Write out the lines word for word, beginning with the line that contains "La cotización para" and continuing through the line that contains "Los mercados del mundo fueron una verdadera". Give only those lines.
*** Records provided ***
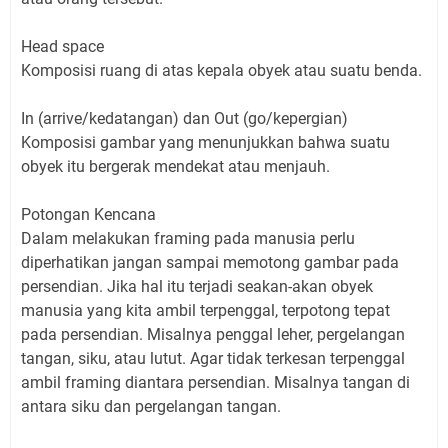
Head space
Komposisi ruang di atas kepala obyek atau suatu benda.
In (arrive/kedatangan) dan Out (go/kepergian)
Komposisi gambar yang menunjukkan bahwa suatu
obyek itu bergerak mendekat atau menjauh.
Potongan Kencana
Dalam melakukan framing pada manusia perlu
diperhatikan jangan sampai memotong gambar pada
persendian. Jika hal itu terjadi seakan-akan obyek
manusia yang kita ambil terpenggal, terpotong tepat
pada persendian. Misalnya penggal leher, pergelangan
tangan, siku, atau lutut. Agar tidak terkesan terpenggal
ambil framing diantara persendian. Misalnya tangan di
antara siku dan pergelangan tangan.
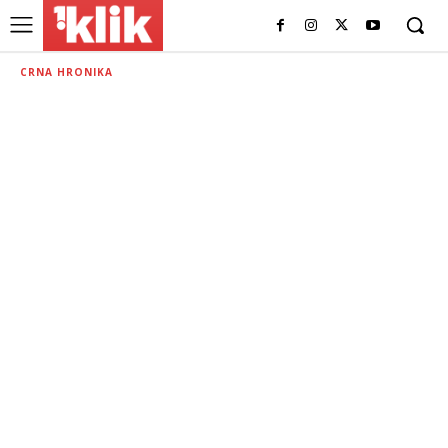
CRNA HRONIKA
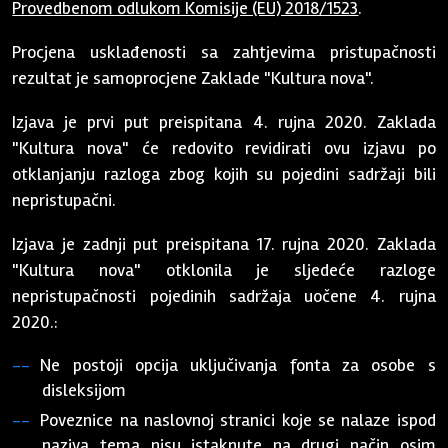
Provedbenom odlukom Komisije (EU) 2018/1523
.
Procjena usklađenosti sa zahtjevima pristupačnosti
rezultat je samoprocjene Zaklade "Kultura nova".
Izjava je prvi put preispitana 4. rujna 2020. Zaklada
"Kultura nova" će redovito revidirati ovu izjavu po
otklanjanju razloga zbog kojih su pojedini sadržaji bili
nepristupačni.
Izjava je zadnji put preispitana 17. rujna 2020. Zaklada
"Kultura nova" otklonila je sljedeće razloge
nepristupačnosti pojedinih sadržaja uočene 4. rujna
2020.:
Ne postoji opcija uključivanja fonta za osobe s
disleksijom
Poveznice na naslovnoj stranici koje se nalaze ispod
naziva tema nisu istaknute na drugi način osim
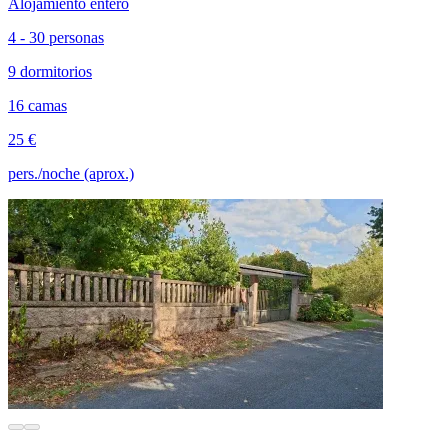
Alojamiento entero
4 - 30 personas
9 dormitorios
16 camas
25 €
pers./noche (aprox.)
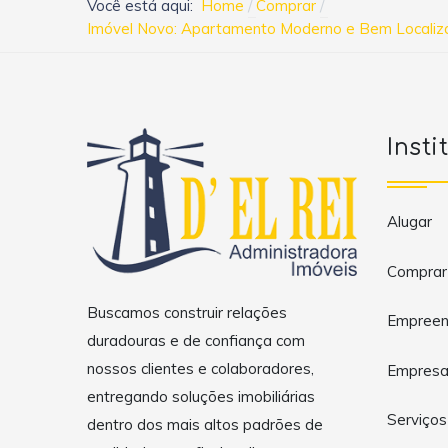
Você está aqui:
Home
Comprar
Imóvel Novo: Apartamento Moderno e Bem Localizad
Insti
Alugar
Comprar
Buscamos construir relações
Empreen
duradouras e de confiança com
nossos clientes e colaboradores,
Empres
entregando soluções imobiliárias
Serviços
dentro dos mais altos padrões de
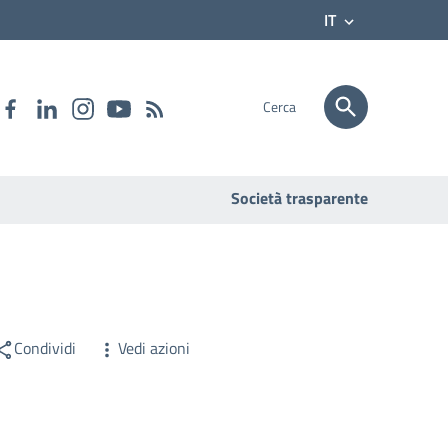
IT
Cerca
Società trasparente
Condividi
Vedi azioni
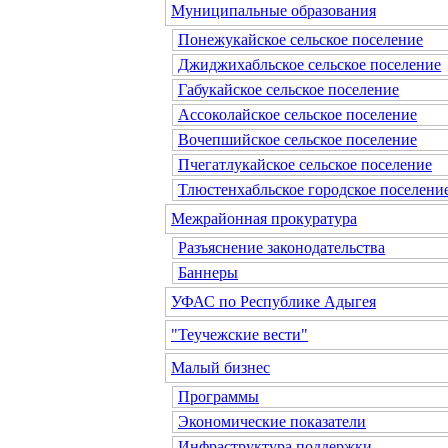
Муниципальные образования
Понежукайское сельское поселение
Джиджихабльское сельское поселение
Габукайское сельское поселение
Ассоколайское сельское поселение
Вочепшийское сельское поселение
Пчегатлукайское сельское поселение
Тлюстенхабльское городское поселени
Межрайонная прокуратура
Разъяснение законодательства
Баннеры
УФАС по Республике Адыгея
"Теучежские вести"
Малый бизнес
Программы
Экономические показатели
Инфраструктура поддержки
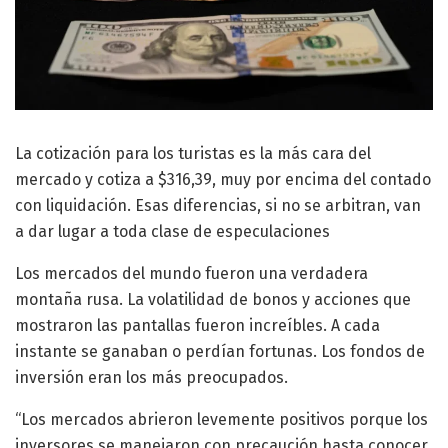
La cotización para los turistas es la más cara del
mercado y cotiza a $316,39, muy por encima del contado
con liquidación. Esas diferencias, si no se arbitran, van
a dar lugar a toda clase de especulaciones
Los mercados del mundo fueron una verdadera
montaña rusa. La volatilidad de bonos y acciones que
mostraron las pantallas fueron increíbles. A cada
instante se ganaban o perdían fortunas. Los fondos de
inversión eran los más preocupados.
“Los mercados abrieron levemente positivos porque los
inversores se manejaron con precaución hasta conocer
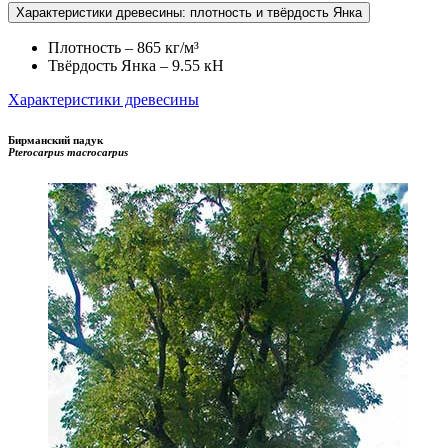
Характеристики древесины: плотность и твёрдость Янка
Плотность – 865 кг/м³
Твёрдость Янка – 9.55 кН
Характеристики древесины
Бирманский падук
Pterocarpus macrocarpus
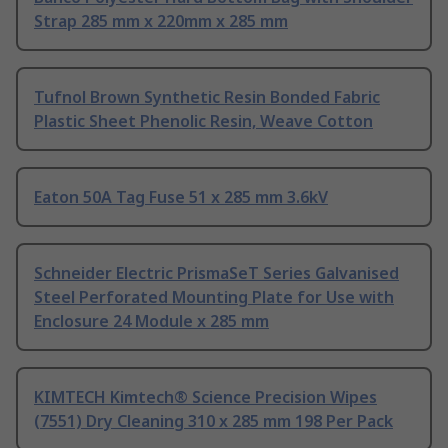
Strap 285 mm x 220mm x 285 mm
Tufnol Brown Synthetic Resin Bonded Fabric
Plastic Sheet Phenolic Resin, Weave Cotton
Eaton 50A Tag Fuse 51 x 285 mm 3.6kV
Schneider Electric PrismaSeT Series Galvanised
Steel Perforated Mounting Plate for Use with
Enclosure 24 Module x 285 mm
KIMTECH Kimtech® Science Precision Wipes
(7551) Dry Cleaning 310 x 285 mm 198 Per Pack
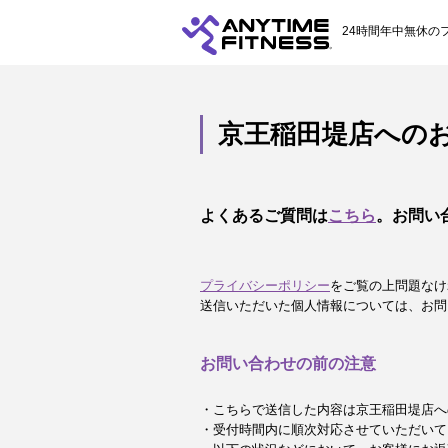
24時間年中無休の
京王稲田堤店への
よくあるご質問は
こちら
。お問い
プライバシーポリシー
をご覧の上問題なけ
送信いただいた個人情報については、お問
お問い合わせの前の注意
・こちらで送信した内容は京王稲田堤店へ
・受付時間内に順次対応させていただいて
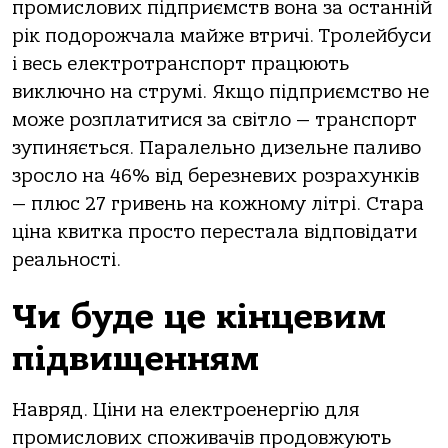
промислових підприємств вона за останній
рік подорожчала майже втричі. Тролейбуси
і весь електротранспорт працюють
виключно на струмі. Якщо підприємство не
може розплатитися за світло — транспорт
зупиняється. Паралельно дизельне паливо
зросло на 46% від березневих розрахунків
— плюс 27 гривень на кожному літрі. Стара
ціна квитка просто перестала відповідати
реальності.
Чи буде це кінцевим
підвищенням
Навряд. Ціни на електроенергію для
промислових споживачів продовжують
*** End of Records provided ***
§ Answer space
La cotización para los turistas es la más cara del
mercado y cotiza a $316,39, muy por encima del contado
con liquidación. Esas diferencias, si no se arbitran, van
a dar lugar a toda clase de especulaciones
Los mercados del mundo fueron una verdadera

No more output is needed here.